I do 2.5 gallon batches and I am enjoying it. Like you said, I can try more things, refine my skills, and it takes less space. I use a 3 gal carboy and an awesome plastic bucket that I got from a local donut bakery. It is a 3 gal bucket that held vanilla icing and it is perfect for a primary and I got another one to use as a bottling bucket.

Good luck and have fun!
 
Thanks to all -- my 5 gal of red will be bottled as soon as I return to Montana from Cape Cod, and I plan to start a 3 gal batch of anchor porter clone ASAP. Maybe I will just avoid the whole dry pitch/rehydration question (as well as some cleaning time) by dropping the new wort directly onto the old yeast.
 
Good to know that working in smaller batches just requires some algebra skills. One of the things thats put me off is the amount of space required for bottling a couple brews at a time.
 
The best part of a small batch...you can cool 3 gallons of wort in NO TIME FLAT! The worst part...you'll undoubtedly make the best beer you've ever had, and only have 3 gallons of it.
 
If you are going to three gallon batches you can easily do all grain on the stovetop using a nylon bag. It's basically (at that point) just a big partial mash without any extract. :)

I'm going to do a 3 gal IPA (Broken Halo clone) as soon as my hops get here. I'm going to ferment it in a corny keg.
 
If you buy kits, you can just split them. Make half by the instructions & experiment with the other half.
 
If you are going to three gallon batches you can easily do all grain on the stovetop using a nylon bag. It's basically (at that point) just a big partial mash without any extract. :)

I'm going to do a 3 gal IPA (Broken Halo clone) as soon as my hops get here. I'm going to ferment it in a corny keg.


so to sparge do just yank the bag out and set it in a strainer over the pot and run the water over it?
 
Well I went and brewed an anchor Porter clone that appears to be coming along nicely. The smaller boil volume (1.5 gal for the 3 gal batch) is very easy to control and takes a lot of the PITA out of brewing on my electric stovetop. From tasting my hydrometer sample I think I am in for a treat, though there was a bit of a harsh hop bite at the end of the taste. I will bottle tonight, confident that age will blend my flavors and result in excellent beer!

I strongly encourage any novice homebrewers wanting to simplify their brew days and experiment with recipes to consider the 1.5 gal boil / 3 gal batch method. I will brew another batch of the same porter, this time using a late extract addition to save money on hops and eventually using extra light DME as a base to make my beer easier to replicate and avoid the "twang" my LME beers sometimes display.
 
It may be wrong, but I put grains in the bag in "cold" water and just heat until I get to temp, hold temp, and yank bag before heating further to boil. I also use a 10-gallon pot and a "canning" element on an electric stove, but have stuck to specialty grains up to this point, with DME in the boil.
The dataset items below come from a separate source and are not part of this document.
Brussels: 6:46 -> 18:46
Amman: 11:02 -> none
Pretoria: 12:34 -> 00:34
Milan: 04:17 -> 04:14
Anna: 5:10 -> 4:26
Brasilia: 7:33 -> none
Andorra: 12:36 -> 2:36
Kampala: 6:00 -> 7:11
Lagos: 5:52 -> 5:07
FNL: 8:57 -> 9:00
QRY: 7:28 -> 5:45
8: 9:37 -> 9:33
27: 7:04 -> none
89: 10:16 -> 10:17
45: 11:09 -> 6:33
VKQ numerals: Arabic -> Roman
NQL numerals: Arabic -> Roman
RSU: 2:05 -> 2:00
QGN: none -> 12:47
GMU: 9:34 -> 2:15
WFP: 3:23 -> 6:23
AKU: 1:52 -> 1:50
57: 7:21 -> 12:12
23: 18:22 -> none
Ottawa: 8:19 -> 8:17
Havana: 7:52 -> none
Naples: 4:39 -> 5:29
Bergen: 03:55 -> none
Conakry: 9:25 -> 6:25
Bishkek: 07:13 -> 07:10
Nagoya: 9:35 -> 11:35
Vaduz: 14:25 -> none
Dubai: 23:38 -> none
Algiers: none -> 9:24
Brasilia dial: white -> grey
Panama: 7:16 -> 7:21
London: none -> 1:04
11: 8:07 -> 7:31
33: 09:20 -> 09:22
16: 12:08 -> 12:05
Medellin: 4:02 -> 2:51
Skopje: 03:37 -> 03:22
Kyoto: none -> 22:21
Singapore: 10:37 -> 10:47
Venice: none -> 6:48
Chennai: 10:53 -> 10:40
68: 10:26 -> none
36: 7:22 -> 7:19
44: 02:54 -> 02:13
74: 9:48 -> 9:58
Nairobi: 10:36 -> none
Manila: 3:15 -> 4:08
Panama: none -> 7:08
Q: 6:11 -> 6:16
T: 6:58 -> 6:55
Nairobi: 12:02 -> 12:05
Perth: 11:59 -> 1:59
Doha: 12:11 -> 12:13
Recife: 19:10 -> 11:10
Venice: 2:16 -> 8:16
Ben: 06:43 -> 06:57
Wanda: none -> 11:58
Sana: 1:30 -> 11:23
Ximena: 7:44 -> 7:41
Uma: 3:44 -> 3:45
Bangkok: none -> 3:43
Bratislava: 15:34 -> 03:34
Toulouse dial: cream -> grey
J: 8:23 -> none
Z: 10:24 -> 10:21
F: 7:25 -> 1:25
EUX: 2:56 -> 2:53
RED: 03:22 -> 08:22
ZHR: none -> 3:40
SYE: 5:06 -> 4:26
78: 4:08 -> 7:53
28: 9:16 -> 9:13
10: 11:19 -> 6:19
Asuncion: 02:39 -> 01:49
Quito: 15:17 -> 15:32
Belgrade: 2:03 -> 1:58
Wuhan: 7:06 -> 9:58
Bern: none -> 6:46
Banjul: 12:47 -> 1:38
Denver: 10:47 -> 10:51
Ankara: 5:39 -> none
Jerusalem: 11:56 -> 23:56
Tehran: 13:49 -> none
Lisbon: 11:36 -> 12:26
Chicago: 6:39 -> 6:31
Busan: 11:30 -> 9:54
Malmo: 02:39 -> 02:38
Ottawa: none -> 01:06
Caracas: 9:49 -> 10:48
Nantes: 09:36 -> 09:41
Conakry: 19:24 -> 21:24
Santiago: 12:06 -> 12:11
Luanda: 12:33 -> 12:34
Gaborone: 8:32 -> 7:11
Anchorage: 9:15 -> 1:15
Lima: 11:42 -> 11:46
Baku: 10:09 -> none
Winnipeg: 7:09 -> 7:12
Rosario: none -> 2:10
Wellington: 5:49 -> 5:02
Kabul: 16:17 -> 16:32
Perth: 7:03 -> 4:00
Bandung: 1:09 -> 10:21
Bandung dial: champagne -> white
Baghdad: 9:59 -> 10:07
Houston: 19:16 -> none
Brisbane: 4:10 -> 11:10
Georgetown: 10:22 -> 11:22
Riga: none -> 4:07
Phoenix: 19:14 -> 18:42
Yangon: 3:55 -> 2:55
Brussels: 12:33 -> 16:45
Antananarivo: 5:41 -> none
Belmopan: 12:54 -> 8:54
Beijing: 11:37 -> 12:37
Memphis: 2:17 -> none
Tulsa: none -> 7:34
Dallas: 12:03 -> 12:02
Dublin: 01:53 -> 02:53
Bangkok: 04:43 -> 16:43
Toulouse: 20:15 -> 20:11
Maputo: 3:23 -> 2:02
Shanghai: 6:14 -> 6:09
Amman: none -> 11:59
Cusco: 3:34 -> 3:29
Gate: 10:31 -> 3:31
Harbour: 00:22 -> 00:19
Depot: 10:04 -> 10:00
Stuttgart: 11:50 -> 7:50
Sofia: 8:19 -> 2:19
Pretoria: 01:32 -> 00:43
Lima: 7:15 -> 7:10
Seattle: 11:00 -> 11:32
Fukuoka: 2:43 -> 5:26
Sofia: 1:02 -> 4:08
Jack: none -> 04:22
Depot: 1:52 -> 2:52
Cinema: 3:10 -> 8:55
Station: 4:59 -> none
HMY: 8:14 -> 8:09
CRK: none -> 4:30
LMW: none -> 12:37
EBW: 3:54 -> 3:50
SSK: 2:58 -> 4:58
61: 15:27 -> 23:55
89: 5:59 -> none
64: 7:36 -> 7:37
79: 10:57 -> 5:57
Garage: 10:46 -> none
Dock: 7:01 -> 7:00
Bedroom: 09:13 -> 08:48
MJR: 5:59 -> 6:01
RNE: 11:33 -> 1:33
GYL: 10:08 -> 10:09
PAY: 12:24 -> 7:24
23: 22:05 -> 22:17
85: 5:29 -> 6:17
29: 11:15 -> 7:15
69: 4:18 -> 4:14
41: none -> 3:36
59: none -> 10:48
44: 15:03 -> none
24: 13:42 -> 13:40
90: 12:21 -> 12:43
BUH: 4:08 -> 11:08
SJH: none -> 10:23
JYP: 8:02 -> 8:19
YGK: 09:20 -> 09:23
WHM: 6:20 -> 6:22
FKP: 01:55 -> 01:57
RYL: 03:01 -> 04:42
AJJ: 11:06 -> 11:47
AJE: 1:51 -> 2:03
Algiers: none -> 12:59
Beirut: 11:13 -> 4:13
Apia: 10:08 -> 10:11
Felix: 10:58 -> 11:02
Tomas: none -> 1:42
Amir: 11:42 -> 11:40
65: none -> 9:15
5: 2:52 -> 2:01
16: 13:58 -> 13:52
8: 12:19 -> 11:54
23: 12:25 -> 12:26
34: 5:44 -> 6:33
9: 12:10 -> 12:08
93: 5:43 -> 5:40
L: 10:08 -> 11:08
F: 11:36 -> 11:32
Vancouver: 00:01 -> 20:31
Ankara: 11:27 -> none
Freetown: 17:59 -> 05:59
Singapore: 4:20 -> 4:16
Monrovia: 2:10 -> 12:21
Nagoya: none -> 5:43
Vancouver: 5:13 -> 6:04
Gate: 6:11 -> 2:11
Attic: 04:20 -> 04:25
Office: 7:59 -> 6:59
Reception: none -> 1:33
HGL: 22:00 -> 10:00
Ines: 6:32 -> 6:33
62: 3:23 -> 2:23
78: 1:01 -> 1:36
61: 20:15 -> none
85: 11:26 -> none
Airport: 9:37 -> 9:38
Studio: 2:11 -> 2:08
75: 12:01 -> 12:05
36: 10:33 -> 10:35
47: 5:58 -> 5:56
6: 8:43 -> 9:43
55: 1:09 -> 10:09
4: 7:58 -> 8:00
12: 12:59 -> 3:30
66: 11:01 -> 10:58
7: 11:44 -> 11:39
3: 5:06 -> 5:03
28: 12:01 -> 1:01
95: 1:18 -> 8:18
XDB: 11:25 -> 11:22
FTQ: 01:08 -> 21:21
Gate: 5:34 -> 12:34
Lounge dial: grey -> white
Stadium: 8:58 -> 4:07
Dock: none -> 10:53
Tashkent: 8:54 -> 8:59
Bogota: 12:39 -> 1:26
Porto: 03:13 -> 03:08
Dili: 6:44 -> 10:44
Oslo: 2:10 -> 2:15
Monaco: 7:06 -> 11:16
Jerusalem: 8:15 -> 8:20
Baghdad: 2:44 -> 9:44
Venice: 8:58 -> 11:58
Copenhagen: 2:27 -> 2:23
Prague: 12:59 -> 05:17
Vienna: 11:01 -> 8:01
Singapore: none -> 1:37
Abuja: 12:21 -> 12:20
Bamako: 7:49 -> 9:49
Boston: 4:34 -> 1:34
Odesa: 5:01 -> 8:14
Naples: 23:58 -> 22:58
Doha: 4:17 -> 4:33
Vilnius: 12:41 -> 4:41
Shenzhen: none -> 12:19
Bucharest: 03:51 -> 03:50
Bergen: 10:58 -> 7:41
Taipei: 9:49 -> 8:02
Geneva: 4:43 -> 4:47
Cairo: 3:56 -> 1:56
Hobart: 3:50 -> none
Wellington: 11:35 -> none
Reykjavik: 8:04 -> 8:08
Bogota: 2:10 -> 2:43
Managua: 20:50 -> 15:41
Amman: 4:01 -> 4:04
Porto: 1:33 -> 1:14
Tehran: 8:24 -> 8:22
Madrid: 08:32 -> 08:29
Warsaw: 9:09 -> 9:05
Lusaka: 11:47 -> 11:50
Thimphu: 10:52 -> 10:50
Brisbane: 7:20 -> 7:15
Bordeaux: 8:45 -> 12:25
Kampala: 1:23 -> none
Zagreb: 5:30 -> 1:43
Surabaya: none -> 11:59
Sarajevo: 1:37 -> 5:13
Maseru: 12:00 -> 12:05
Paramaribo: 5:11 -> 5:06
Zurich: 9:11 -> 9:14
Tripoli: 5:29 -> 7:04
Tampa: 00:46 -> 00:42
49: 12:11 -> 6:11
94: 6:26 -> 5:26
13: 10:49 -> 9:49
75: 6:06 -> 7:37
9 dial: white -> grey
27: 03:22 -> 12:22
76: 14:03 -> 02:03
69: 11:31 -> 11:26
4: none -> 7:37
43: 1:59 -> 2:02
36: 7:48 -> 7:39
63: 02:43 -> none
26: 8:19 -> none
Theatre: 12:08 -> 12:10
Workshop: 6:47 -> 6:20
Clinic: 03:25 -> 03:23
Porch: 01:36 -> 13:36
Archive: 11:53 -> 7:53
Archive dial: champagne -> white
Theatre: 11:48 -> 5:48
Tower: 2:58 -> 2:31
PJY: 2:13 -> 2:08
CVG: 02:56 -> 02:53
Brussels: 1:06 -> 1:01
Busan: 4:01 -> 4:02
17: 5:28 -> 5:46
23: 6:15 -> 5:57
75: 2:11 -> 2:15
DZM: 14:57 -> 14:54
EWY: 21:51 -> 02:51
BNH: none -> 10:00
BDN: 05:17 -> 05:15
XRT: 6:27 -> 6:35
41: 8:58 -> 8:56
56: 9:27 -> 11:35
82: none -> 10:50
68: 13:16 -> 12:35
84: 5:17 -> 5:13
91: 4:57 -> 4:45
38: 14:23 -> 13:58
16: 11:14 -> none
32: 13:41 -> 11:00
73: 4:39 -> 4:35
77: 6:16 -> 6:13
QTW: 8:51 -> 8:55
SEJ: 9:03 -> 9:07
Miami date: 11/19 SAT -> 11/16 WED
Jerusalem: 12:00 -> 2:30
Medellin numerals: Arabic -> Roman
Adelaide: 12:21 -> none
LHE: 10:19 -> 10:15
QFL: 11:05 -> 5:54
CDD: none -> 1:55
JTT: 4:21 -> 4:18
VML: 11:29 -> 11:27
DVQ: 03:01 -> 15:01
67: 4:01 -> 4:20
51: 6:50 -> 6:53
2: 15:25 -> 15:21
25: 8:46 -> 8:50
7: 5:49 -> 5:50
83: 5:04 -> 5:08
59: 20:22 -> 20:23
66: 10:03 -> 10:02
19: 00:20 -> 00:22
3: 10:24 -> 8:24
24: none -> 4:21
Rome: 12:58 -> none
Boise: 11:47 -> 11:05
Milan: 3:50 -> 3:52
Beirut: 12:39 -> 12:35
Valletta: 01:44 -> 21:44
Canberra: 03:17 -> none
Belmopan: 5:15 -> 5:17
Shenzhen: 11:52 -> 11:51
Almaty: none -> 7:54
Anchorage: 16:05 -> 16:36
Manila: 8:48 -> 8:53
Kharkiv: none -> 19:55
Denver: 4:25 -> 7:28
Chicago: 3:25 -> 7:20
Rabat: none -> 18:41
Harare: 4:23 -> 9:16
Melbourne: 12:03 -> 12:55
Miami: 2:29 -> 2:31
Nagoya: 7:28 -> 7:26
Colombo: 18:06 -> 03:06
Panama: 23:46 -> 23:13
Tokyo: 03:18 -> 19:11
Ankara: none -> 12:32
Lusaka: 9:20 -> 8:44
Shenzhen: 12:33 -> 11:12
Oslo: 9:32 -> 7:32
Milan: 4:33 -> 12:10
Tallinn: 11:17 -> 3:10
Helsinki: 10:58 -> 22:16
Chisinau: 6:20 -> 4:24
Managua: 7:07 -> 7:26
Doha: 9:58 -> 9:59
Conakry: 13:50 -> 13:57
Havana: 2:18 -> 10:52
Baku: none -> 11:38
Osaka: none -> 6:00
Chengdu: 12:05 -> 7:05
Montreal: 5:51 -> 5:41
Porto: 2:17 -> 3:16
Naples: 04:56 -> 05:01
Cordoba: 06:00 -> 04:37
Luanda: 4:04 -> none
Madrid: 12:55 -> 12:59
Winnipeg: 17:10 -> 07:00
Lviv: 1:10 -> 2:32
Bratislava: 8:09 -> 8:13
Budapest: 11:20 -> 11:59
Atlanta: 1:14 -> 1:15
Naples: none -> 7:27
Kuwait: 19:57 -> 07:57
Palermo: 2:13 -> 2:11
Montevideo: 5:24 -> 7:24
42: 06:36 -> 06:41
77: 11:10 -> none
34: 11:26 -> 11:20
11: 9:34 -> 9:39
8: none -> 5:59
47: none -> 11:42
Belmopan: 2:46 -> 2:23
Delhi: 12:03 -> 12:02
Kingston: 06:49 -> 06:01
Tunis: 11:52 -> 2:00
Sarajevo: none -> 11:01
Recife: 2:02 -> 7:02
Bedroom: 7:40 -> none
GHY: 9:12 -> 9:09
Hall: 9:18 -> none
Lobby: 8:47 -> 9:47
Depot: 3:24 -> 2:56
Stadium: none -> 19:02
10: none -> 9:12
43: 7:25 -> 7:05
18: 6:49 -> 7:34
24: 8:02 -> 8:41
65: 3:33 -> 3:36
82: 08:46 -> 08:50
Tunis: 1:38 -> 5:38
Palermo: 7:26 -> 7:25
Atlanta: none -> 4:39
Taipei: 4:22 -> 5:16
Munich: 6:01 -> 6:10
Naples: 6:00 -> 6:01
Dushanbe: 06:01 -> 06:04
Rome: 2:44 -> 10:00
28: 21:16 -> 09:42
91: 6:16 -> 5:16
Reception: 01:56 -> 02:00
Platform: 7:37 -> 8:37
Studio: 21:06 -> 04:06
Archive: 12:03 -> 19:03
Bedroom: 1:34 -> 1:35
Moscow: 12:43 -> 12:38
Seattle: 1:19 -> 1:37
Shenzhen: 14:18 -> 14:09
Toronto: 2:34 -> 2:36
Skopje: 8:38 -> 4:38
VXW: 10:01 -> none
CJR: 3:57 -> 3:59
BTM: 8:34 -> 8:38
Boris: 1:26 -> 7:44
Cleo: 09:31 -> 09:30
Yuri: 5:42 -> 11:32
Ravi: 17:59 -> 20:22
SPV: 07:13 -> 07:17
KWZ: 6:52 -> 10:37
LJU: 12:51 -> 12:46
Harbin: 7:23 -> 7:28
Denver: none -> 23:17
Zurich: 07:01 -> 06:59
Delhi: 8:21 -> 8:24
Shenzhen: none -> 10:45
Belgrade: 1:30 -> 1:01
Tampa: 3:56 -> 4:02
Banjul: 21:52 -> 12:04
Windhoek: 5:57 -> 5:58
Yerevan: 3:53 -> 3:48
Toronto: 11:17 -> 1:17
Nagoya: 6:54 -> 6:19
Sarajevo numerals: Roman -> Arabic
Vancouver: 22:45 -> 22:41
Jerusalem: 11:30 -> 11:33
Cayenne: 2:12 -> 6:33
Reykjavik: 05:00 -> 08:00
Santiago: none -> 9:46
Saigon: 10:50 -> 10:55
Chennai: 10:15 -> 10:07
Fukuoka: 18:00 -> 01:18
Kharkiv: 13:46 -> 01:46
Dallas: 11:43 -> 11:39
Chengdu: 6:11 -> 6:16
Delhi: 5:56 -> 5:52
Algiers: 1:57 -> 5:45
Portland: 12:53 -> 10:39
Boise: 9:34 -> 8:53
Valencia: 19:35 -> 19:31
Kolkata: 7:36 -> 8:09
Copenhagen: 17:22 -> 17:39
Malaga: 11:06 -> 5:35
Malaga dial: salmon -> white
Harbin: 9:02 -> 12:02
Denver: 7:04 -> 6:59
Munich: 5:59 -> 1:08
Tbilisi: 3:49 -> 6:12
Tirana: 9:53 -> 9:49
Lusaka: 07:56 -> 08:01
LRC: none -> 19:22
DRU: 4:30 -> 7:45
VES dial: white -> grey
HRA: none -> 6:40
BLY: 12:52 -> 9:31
Seems like I get more out of the grain with the longer soak, but could be imagination.
 
Uhhhh, as long as you like your beer I think you got it right. I noticed Wmstn has few vowels but otherwise is similar to a little town in western MA where I spent four years feeling guilty about not studying... if so, do me a favor and enjoy your fall (MT fall cannot compare, I don't care what these crazy people say). Go for a hike in the woods when the colors are out :)
 
I'll enjoy the fall colors for you, though I may not get too far into the woods - I suggest enjoying the under-appreciated time when all of your body parts work right, because when they stop working right, it's annoying, and it may not be so far in the future as you'd hope. Not to mention the simple joy of waking up without parts hurting - even longer ago than things actually not working.

Getting old sucks, but it beats the alternative.
 
+1 to small batches letting yo do a full or near-full boil!

I did this and used all DME including a late extract addition. What a difference!
 
For the yeast, DO NOT FORGET TO AIRATE THE WORT BEFORE PRIMARY!

Once I started using this, I needed to switch to blow-off tubes because my 3 piece airlock kept clogging.